O senador Paulo Paim (PT-RS), por sua vez, apresentou um projeto de lei para garantir à população carente o acesso gratuito aos medicamentos à base de Cannabis: o PL 89/2023 .
O fornecimento do produto (nacional ou importado) seria feito nas unidades de saúde públicas e privadas conveniadas ao SUS, mediante apresentação de receita médica e desde que respeitadas as normas e regulamentos da Anvisa.
Essa matéria também está em tramitação na Comissão de Assuntos Econômicos (CAE).
Na justificativa do projeto, Paim destaca que o Poder Judiciário já concedeu liminares para autorizar a produção por associações (que, mediante prescrição médica,distribuem aos seus associados produtos derivados da Cannabis), além de conceder liminares para autorizar importações e o autocultivo.
Mas ele ressalta que,“embora haja medicamentos à disposição dos pacientes, e tenha havido uma disseminação na classe médica sobre os benefícios da sua prescrição”, esses produtos ainda “têm elevado custo, tornando-se proibitivos para milhares e milhares de pacientes”.
Paim observou que vários estados vêm alterando (ou tentando alterar) suas legislações para incluir esses medicamentos entre os oferecidos pelo SUS.

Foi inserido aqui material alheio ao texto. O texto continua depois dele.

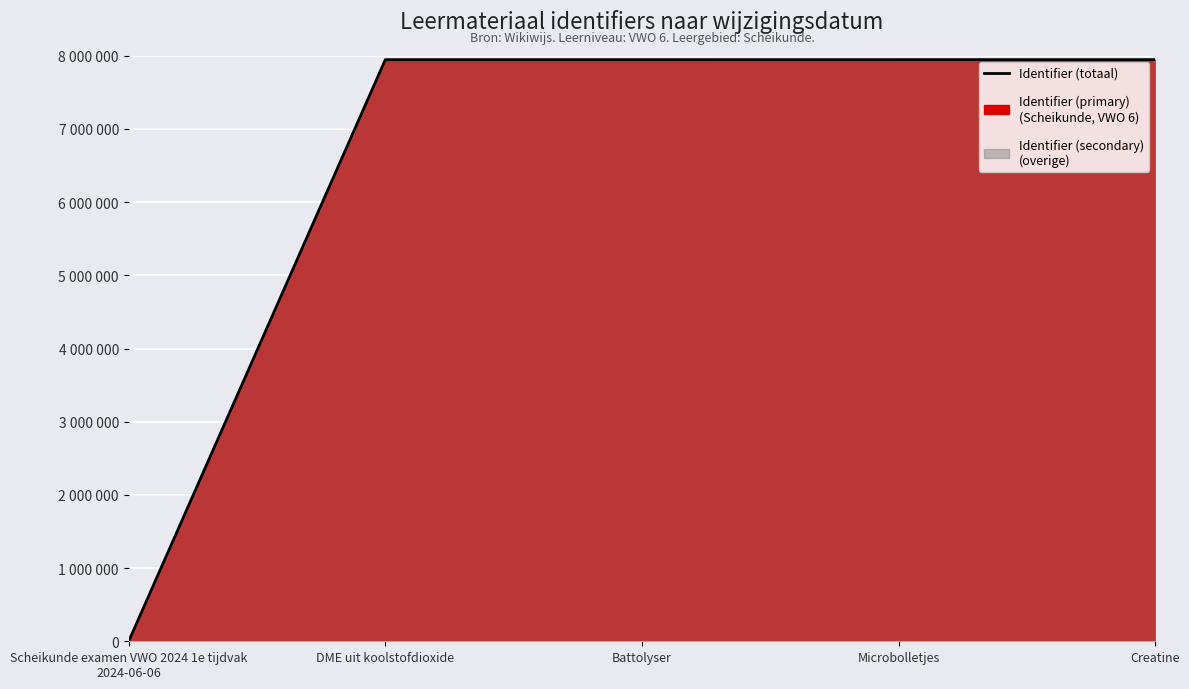

How many lines are shown in the chart?

1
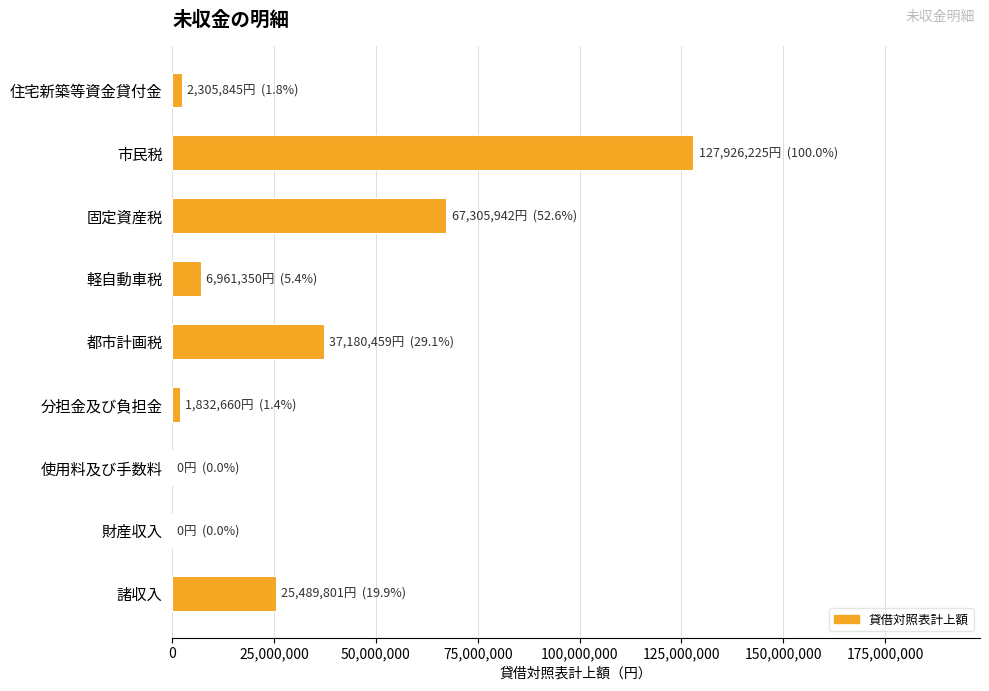

Which has a higher value, 住宅新築等資金貸付金 or 諸収入?

諸収入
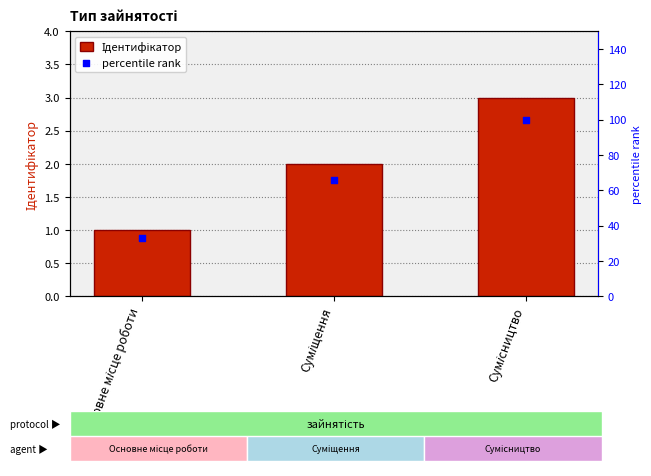

What is the total value across all series at Сумісництво?

103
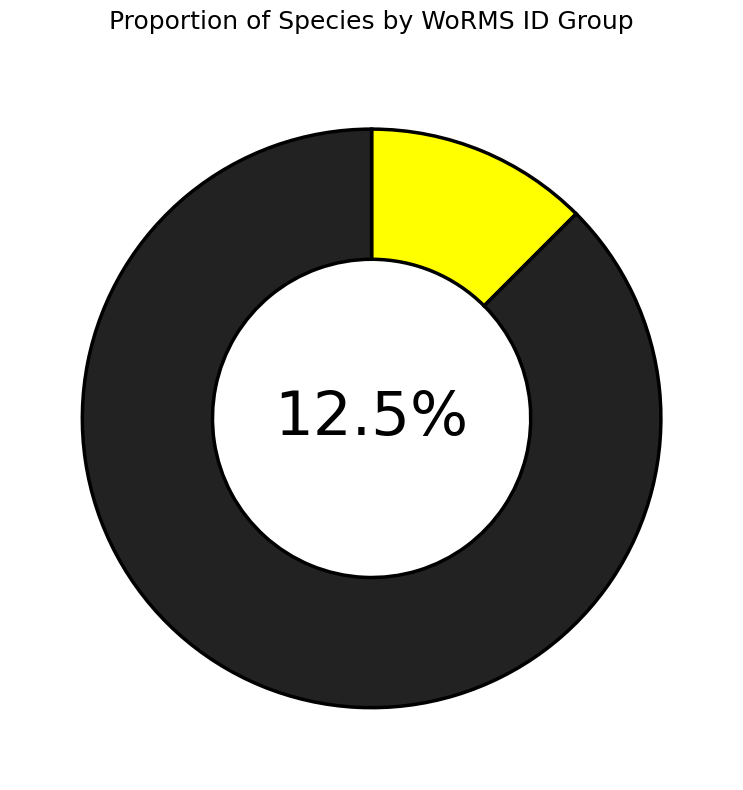

Which slice is the smallest?

RCC1657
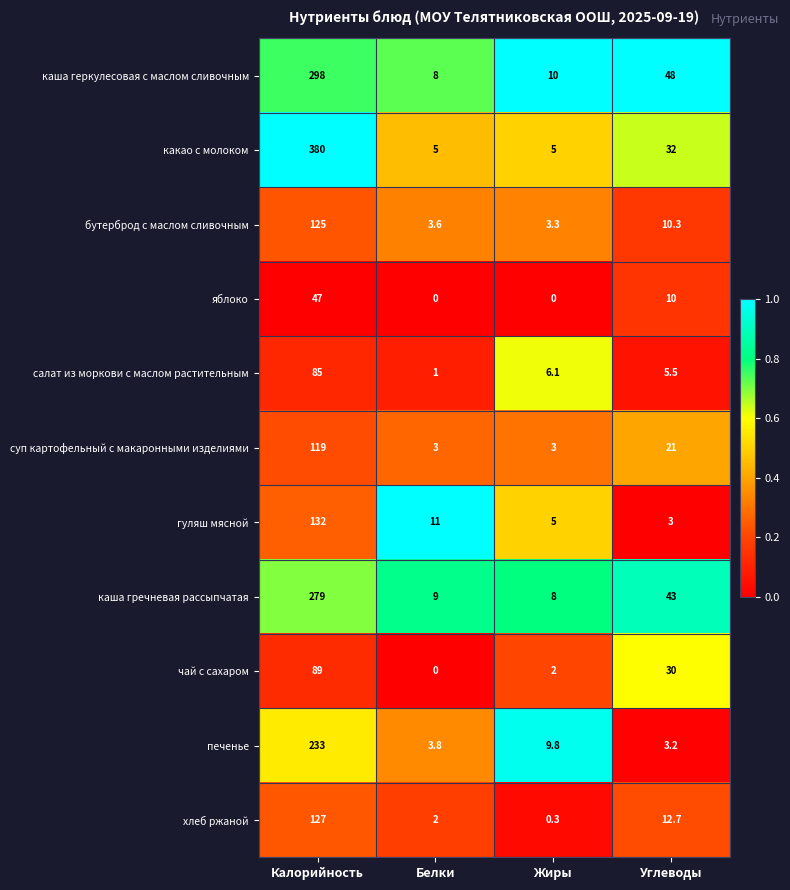

What is the difference between the highest and lowest values at Белки?

11.0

Para Mara Gabrilli, as propostas relacionadas à Cannabis não têm avançado no Congresso porque, entre outras razões, muitos parlamentares não têm conhecimento suficiente sobre o tema. Ela diz que vários congressistas até conhecem o termo "cannabis medicinal", mas não entendem os efeitos positivos que as diferentes substâncias derivadas dessa planta podem gerar.
— Por exemplo: um óleo de cannabis mais rico em CBD [canabidiol] pode beneficiar pessoas com epilepsia refratária e convulsões. Mas quem tem esclerose múltipla, tipos raros de câncer, dores neuropáticas ou espasmos talvez se beneficie mais com um óleo mais rico em THC [tetrahidrocanabinol]. E a interação dos princípios ativos da cannabis é essencial para muitas condições e doenças.
Além disso, ela reitera que o objetivo da regulamentação do plantio não é o uso recreativo da Cannabis.
— A discussão no Parlamento não pode cair numa vala ideológica que desvirtue o foco da discussão, que é a saúde pública, as oportunidades econômicas e a justiça social. Negar os efeitos medicinais da Cannabis alegando risco de incentivo ao tráfico é gerar fake news. Nosso desafio é acabar com a desinformação e com o preconceito. Precisamos avançar, como grande parte do mundo já fez.
A senadora também lembra que, em 2019, uma pesquisa do DataSenado solicitada por ela indicou que quase 80% dos entrevistados apoiavam a distribuição de medicamentos à base de Cannabis no SUS.
Até outubro de 2023, a Anvisa já havia autorizado 31 produtos derivados da Cannabis, atendendo a pedidos de pacientes que não respondiam aos tratamentos disponíveis no país: 19 desses produtos foram identificados como CBD (canabidiol) e 12 foram identificados como extratos de Cannabis.